### [Task goal]
List every Python module imported in the first code block of the killer whale sound classification text below, with any alias it is given.

# Random Forest for killer whale sound classification

by Erika Peláez

This is a simple Random Forest Classifier trained with the data from the Ford Osborne tape analysis and the dataset built by the get_db.py file by scraping the [Watkins Marine Mammal Sound database](https://cis.whoi.edu/science/B/whalesounds/index.cfm).

The non killer examples are made of the noises from other not orca whales, to be specific I took the Humpback Whale (*Megaptera novaeangliae*) and the False Killer Whale (*Pseudorca crassidens*) from the Watkins' data base. For the killer examples I used the Killer Whale (Orcinus orca) from Watkins' and the data from the Ford Osborne tape analysis.


In [1]:
import os
import librosa
import numpy as np
import matplotlib.pyplot as plt
%matplotlib inline

In [2]:
killer_files = os.listdir('killer')
nonkiller_files = os.listdir('nonkiller')
print(f"Number of killer whale files: {len(killer_files)}")
print(f"Number of non killer whale files: {len(nonkiller_files)}")

Number of killer whale files: 121
Number of non killer whale files: 746


## Read files

The files were cut into a maximum of five second chunks with the `cut_sounds.sh` script, however the original files with greater lenght remain in the directory We will read all the files that last less than 6 seconds (to avoid havind the same signal twice).

### [Dataset records]

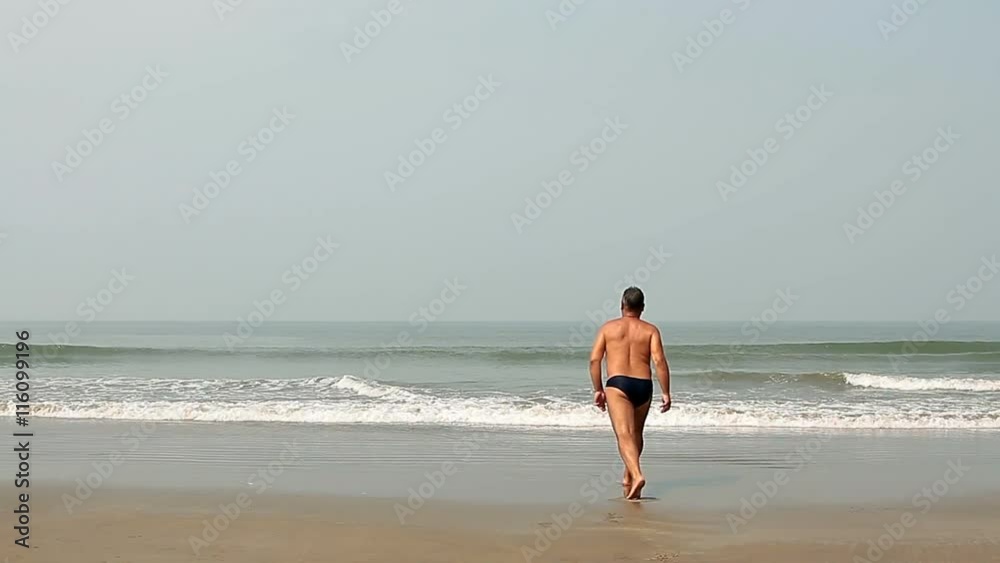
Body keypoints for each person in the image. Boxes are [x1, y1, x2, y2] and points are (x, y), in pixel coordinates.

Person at [588, 286, 671, 500]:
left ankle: (637, 474)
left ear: (622, 305)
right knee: (636, 434)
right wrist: (666, 392)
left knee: (624, 434)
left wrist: (598, 389)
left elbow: (594, 360)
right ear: (642, 308)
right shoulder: (651, 330)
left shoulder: (608, 328)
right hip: (644, 384)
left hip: (618, 383)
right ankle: (627, 477)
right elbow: (659, 361)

### [Written answer]
- os
- librosa
- numpy, imported as np
- matplotlib.pyplot, imported as plt